I was hiking on a bluff and it started to drizzle. This bluff got very slippery when wet due to the clay. Coming down the last 20 feet on a step incline I started to slide. I went the whole distance like I was on a ski board. I missed all the trees and stopped while still standing upright. That was a one in a million event.

  1. Going down steps on my way to a semiformal dance. Caught my heel in a crack and splat. Amazingly, my gown wasn’t damaged.
  2. Going down steps in a building. Slipped, grabbed the handrail and scraped my hand.
  3. Sidewalk, winter. Didn’t know better than to walk on the subway grating, which had iced over.
  4. Breaking in new cowboy boot. Exited a store and slipped on very old, slick stone doorsill.
  5. School hallway. Walking past a scuffle among a bunch of guys. Was pushed backwards, fell and scraped elbow on corner of brick wall.
  6. Christmas. Telling funny anecdote. During punchline, stepped back for dramatic effect and fell into tree.

Remember, I’m pulling for you; we’re all in this together.
—Red Green

It’s not me with the problem, it’s my wife. She can be so agile and graceful on a dance floor, not losing a step whether it be a country waltz, schottishe or a two-step.

Take away the dance floor and she’ll trip over her own shadow. I’ve seen the woman literally trip and go down with no cause for the fall in sight.

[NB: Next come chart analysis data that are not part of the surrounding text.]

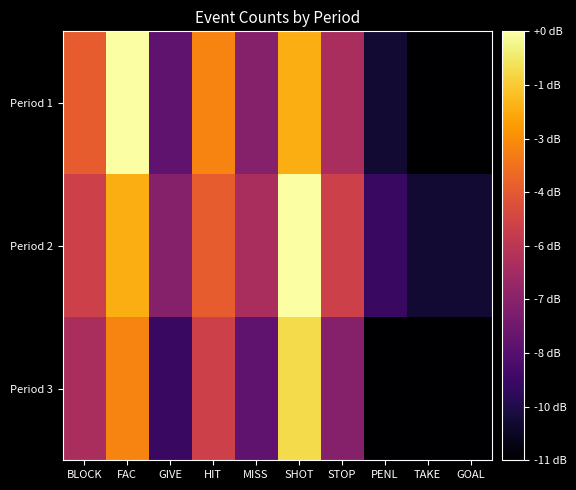

Reading left to right, what are all the values shown in this chart?

Period 1: BLOCK=8	FAC=12	GIVE=4	HIT=9	MISS=5	SHOT=10	STOP=6	PENL=2	TAKE=1	GOAL=1
Period 2: BLOCK=7	FAC=10	GIVE=5	HIT=8	MISS=6	SHOT=12	STOP=7	PENL=3	TAKE=2	GOAL=2
Period 3: BLOCK=6	FAC=9	GIVE=3	HIT=7	MISS=4	SHOT=11	STOP=5	PENL=1	TAKE=1	GOAL=1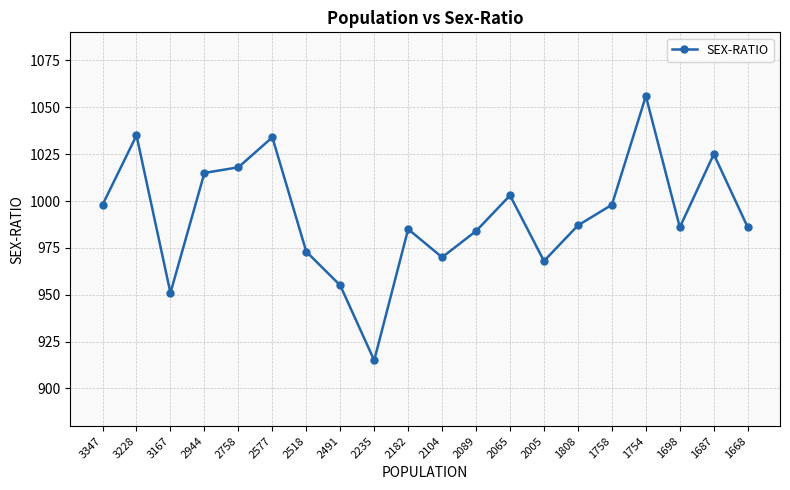

How many points are higher than both their immediate neighbors (excluding endpoints)?

6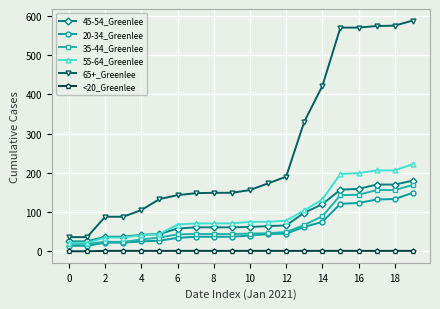

Which series has the largest total across all categories?

65+_Greenlee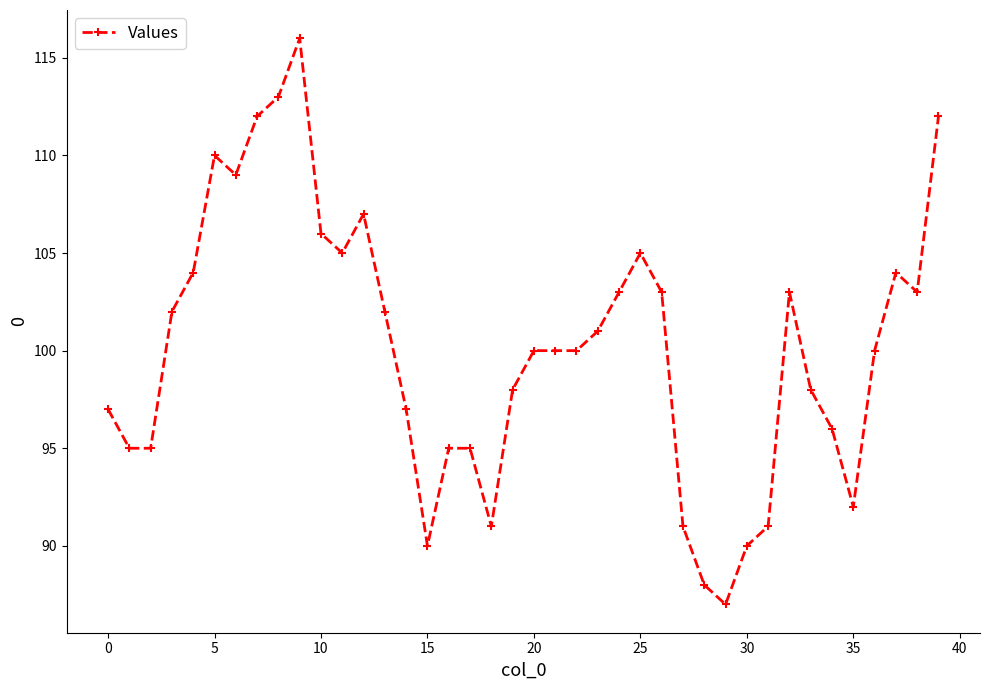

Does the chart display data point markers on the line(s)?

Yes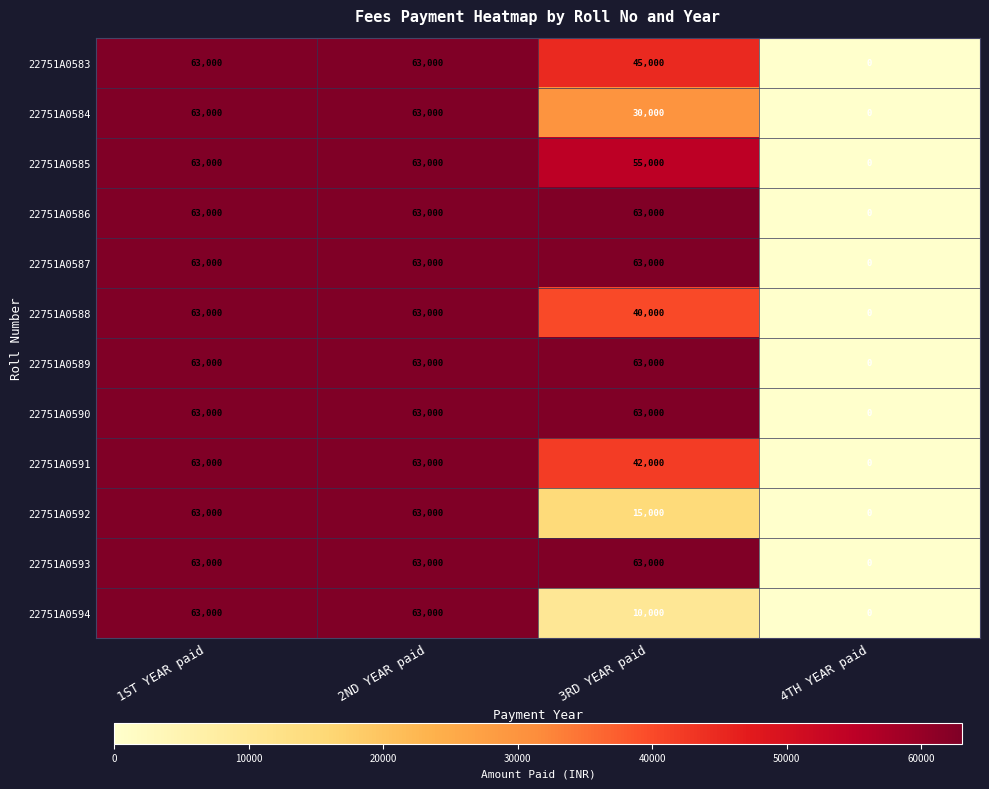

Count the number of categories in the chart.

4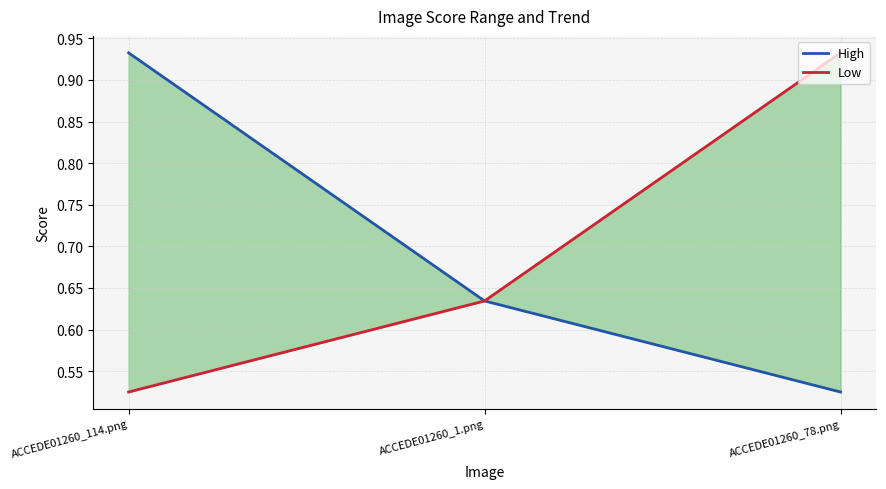

Rank the series at ACCEDE01260_114.png from lowest to highest value.

Low, High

To make matters worse, our son has inherited this bizarre trait, and spends a lot of his time face first in the sandbox or tumbling end over end. Even our dog is clumsy. I’ve stopped counting the number of times he has walked into walls and doors that have always been in the same place for the entire part of his short life.

It’s eerie in the house when all three are cosmically aligned for a brief moment and all you see are dropped dishes, screaming laid-out kid and stupid barking of a semi-conscious dog.

Maybe I once did have a normal family, but they were probably abducted by aliens and replaced with these copies.


“…send lawyers, guns, and money…”

 Warren Zevon

When I was a HS freshman, I was chasing my friend Josh for some reason. We were racing all throughout the school, top speed, when for some reason, he makes dead stop and bends over. I don’t have time to react, and slam into him, my momentum carrying me up and over his body, as he crumples to the ground. I fly a good 10 feet through the air, then land on my knees, flop forward, and slide about 5 feet. We both lay on the ground groaning for about 5 minutes, then get up, brush ourselves off, and limp to the busses. My knees were both swollen for a week. Luckily, this was after school, so there were no witnesses.

We never mentioned this to each other. He soon moved away. One day I told my sisters. A few days later, we were at a football game, and they came and got me and were like “Look who’s here!” First words out of his mouth: “That was our little secret…” I guess they were seeing if I had lied to them.

Painful.

–Tim

Forgot to mention this was years later when I told them about it. Actually, it was about 2 weeks ago.

–Tim


We are the children of the Eighties. We are not the first “lost generation” nor today’s lost generation; in fact, we think we know just where we stand - or are discovering it as we speak.